From being an employee to self-employed to employee again
When I started blogging around ten years ago, I started off all doey eyed and excited of all the possibilities that lay ahead of me. I was going to work for myself as an accountant and fit it in while I have my kids. It took me ages to get the practising certificate and by the time I got it I felt like the application process itself felt like I had worked hard to earn it.
I started off doing some work for myself as well as doing some freelancing work to supplement it at almost the same time as having my first daughter. With one daughter it felt like it was almost possible. I soon became pregnant with the next one and then everything got a little harder. The freelancing work I got was good and in most cases easier to do than trying to make something out of my practice. So I laxed a bit and eventually let it go.

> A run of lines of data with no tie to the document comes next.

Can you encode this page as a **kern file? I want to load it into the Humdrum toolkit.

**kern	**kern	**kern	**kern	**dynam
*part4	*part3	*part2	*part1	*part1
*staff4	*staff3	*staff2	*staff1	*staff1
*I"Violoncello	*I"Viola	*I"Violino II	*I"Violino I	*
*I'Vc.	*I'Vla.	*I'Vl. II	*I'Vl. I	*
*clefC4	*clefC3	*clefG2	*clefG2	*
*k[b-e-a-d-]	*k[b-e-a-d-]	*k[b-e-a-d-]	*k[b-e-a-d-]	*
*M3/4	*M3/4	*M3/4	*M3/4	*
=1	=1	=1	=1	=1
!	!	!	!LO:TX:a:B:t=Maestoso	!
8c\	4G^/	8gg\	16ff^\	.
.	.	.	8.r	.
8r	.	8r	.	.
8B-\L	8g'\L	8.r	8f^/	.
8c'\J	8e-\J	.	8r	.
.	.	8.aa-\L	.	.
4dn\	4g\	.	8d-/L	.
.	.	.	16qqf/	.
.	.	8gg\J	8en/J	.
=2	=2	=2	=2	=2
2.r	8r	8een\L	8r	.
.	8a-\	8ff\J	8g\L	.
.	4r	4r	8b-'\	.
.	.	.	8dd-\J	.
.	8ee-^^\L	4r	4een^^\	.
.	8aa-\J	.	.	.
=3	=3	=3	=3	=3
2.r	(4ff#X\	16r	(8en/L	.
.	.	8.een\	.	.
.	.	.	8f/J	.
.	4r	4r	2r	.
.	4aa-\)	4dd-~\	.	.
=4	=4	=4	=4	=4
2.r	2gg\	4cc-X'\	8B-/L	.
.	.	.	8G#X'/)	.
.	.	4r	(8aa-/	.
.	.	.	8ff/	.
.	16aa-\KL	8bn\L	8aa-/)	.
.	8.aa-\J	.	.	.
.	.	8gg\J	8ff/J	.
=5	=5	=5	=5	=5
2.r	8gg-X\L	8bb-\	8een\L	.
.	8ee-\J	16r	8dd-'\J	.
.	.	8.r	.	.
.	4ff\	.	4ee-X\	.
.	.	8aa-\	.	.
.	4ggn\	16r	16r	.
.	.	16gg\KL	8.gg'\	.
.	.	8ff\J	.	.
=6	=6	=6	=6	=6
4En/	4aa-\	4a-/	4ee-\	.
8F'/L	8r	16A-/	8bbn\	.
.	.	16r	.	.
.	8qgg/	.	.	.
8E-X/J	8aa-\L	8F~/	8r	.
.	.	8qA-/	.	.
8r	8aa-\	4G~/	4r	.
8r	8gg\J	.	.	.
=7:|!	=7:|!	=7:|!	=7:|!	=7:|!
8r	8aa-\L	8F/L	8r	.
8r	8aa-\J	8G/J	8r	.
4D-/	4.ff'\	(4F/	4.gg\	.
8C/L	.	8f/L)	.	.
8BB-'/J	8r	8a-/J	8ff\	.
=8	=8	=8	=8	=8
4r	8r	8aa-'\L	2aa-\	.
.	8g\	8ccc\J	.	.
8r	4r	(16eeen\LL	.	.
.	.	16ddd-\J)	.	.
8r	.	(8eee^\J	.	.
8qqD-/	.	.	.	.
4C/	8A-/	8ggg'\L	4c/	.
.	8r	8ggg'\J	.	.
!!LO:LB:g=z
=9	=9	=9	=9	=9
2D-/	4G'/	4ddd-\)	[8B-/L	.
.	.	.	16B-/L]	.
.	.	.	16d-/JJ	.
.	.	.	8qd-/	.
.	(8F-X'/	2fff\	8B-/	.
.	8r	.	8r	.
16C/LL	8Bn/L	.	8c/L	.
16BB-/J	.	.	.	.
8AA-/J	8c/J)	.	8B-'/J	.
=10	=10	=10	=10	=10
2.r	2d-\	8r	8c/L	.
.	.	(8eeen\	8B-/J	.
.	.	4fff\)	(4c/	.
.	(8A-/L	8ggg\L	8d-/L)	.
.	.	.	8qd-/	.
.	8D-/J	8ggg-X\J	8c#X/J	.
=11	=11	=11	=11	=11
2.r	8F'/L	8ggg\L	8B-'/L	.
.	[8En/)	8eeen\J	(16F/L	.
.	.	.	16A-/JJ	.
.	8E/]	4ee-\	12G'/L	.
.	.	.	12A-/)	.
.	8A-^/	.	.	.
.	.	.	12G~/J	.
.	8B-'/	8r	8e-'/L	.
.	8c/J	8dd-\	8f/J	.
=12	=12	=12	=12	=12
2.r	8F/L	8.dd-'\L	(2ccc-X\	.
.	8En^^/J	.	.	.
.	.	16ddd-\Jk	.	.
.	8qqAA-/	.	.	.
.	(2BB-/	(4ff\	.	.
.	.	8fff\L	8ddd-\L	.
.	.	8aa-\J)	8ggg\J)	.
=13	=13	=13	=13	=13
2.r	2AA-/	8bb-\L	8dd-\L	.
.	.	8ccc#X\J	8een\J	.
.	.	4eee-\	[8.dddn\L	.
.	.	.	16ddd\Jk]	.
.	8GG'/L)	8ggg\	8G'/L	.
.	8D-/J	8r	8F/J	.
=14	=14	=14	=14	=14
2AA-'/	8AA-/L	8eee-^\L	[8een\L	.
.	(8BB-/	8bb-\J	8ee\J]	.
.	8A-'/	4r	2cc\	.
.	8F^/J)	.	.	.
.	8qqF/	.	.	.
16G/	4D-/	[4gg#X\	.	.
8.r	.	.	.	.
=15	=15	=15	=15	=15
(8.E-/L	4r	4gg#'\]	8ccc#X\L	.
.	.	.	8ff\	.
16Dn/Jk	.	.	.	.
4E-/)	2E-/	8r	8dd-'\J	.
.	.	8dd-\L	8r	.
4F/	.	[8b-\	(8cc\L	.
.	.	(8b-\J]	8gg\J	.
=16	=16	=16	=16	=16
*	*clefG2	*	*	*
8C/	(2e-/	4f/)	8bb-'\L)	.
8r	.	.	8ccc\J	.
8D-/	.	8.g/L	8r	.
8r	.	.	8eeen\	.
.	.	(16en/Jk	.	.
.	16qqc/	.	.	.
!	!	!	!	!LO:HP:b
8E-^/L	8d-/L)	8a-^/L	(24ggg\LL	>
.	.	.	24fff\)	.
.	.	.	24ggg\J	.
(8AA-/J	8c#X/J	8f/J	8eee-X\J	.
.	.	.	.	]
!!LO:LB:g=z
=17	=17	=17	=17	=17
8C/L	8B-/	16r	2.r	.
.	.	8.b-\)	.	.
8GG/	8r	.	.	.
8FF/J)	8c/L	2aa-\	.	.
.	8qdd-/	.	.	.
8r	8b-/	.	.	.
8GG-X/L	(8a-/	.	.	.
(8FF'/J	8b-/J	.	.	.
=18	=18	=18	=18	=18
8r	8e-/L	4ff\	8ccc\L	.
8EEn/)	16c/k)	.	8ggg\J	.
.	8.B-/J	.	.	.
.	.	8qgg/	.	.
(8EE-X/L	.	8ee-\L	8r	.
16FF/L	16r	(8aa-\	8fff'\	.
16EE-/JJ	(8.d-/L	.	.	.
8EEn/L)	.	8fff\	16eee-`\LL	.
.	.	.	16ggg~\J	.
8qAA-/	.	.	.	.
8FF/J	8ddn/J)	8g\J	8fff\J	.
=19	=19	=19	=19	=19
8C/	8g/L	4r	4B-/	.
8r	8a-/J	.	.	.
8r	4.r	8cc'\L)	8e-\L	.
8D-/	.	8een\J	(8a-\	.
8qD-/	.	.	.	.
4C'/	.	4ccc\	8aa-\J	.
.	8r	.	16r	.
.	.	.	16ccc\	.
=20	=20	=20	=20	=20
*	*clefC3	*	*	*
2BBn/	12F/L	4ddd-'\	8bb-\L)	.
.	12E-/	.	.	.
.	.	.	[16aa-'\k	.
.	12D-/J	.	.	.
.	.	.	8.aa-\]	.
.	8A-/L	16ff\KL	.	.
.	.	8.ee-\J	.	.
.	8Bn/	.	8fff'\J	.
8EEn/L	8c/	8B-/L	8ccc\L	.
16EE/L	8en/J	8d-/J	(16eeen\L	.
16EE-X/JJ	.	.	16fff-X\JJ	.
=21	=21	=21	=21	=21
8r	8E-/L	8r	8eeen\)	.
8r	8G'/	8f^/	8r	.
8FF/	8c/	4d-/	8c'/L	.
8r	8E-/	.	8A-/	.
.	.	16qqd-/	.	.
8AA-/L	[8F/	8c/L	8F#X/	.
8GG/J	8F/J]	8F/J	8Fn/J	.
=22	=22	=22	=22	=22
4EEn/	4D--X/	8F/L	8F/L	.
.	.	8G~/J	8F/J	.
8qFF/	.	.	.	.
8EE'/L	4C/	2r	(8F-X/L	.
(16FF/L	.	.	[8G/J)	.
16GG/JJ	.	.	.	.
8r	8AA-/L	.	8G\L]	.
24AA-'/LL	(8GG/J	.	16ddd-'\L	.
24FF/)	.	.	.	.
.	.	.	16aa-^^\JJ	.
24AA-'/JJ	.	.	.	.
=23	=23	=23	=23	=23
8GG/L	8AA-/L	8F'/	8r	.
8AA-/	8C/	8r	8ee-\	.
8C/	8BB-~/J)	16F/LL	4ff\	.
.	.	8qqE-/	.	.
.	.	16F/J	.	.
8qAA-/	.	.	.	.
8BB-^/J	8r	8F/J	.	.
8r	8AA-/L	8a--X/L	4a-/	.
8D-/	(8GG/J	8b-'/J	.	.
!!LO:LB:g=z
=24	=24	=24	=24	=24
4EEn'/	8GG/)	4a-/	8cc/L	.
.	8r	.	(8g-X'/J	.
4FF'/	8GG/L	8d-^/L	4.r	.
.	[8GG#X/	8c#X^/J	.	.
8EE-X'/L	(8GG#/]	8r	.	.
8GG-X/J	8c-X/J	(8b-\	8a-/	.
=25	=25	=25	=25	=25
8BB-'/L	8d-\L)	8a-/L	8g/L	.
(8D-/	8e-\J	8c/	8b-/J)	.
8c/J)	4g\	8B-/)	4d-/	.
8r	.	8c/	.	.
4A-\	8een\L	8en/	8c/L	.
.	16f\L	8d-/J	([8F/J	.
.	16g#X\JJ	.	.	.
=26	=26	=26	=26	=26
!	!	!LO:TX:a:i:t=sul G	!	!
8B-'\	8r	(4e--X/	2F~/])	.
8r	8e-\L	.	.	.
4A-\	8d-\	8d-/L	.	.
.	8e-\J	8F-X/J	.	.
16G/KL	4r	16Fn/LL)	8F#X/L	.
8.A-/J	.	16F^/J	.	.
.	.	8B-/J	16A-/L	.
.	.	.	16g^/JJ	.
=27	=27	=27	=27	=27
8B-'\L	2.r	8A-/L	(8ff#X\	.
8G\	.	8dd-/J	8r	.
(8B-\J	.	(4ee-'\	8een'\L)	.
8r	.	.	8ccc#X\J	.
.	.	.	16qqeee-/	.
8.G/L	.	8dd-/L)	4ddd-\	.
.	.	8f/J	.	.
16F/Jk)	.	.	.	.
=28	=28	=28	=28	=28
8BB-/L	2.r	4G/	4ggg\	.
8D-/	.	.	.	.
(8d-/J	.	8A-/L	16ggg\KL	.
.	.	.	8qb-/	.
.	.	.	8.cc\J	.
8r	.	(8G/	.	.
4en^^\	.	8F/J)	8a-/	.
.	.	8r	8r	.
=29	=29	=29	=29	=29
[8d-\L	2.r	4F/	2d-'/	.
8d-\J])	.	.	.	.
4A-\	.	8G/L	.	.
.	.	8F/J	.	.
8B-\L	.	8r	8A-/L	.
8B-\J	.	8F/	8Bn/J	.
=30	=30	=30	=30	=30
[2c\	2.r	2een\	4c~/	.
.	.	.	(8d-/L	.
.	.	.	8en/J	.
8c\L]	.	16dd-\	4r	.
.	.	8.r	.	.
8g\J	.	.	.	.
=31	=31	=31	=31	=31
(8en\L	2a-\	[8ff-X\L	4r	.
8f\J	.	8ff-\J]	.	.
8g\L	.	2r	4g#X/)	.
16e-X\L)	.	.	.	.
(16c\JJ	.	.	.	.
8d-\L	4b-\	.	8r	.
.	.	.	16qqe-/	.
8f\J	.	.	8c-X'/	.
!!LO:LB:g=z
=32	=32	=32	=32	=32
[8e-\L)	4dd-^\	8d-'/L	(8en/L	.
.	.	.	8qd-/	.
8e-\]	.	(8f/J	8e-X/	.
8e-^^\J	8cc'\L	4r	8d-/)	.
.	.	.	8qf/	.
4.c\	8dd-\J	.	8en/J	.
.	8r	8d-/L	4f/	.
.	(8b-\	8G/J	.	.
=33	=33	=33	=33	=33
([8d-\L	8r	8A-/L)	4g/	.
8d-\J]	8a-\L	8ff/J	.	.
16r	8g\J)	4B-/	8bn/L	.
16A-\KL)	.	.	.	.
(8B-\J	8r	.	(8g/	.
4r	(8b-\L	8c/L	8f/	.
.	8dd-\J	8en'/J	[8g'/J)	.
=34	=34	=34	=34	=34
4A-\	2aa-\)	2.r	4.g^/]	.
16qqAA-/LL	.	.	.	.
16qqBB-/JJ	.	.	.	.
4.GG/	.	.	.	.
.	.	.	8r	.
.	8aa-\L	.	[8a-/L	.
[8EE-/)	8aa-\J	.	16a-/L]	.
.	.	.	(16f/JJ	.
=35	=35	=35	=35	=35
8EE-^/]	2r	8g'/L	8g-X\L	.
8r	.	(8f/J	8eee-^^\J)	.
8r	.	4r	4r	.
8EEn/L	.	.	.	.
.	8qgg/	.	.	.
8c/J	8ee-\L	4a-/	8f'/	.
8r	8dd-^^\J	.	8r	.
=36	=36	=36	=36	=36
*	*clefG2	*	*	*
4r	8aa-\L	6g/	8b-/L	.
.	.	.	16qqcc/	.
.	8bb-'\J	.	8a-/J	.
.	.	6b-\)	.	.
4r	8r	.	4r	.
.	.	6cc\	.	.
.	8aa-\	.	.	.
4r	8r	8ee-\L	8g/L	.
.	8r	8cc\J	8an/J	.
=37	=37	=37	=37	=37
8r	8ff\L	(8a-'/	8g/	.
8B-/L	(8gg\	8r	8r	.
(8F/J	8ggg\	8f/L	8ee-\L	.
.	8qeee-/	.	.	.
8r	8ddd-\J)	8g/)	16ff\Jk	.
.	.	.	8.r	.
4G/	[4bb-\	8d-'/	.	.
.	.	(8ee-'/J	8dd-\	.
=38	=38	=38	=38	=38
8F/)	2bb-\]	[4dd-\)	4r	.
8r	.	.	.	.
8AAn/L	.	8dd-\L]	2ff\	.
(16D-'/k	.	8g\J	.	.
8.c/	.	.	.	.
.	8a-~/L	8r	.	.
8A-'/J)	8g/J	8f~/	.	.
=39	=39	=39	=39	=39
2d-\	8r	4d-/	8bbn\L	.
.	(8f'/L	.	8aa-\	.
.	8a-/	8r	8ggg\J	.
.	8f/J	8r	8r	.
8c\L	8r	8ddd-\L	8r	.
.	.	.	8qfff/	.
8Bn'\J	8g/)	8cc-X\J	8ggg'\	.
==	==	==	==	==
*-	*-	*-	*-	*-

By the time I had come to this decision, I had stopped taking on new work and I was only doing a few accounts for friends and family. As they are friends and family I didn’t really need an expensive practising certificate along with all the other insurance and regulations required to keep this all in place so I started to question the need for all of these costs.
Ten years later
Ten years later from when I first got my practising certificate, I have finally let go. Along with that, all the other costs of keeping the certificate has gone too and I feel so relieved of the burden. About two years ago I had an ACCA inspection and everything went fine except they decided that the insurance cover was too low for the amount I was earning. It wasn’t too much of a hassle. But I started to realise that I didn’t really want to spend all my evenings working and worrying about my business and how I was going to make a worthwhile income when I could easily work part-time and spend the rest of my time with my daughters or exploring other hobbies (such as writing) or just relaxing.
Having a part-time job with a steady income is so much easier to do and I know I am lucky to be in this situation especially with the way the economy is at the moment. I also know it might not last forever or a long time but for now, it is good. I think if I was out of a job, I could quite easily go and look for another job. I have more confidence to do so. I also believe that there are more opportunities out there for women looking for part-time, flexible work unlike when I first started where all the jobs I applied for insisted that eventually (in 2-3 years), I needed to go full time. I wasn’t too keen on that idea and even though in 2-3 years, things might change, the hours were still not that flexible. That was one of my primary motivation for attempting to work for myself.
So anyway, the full circle means that I am back to being an employee working in accounts and tax as I was before although on a part-time basis this time round.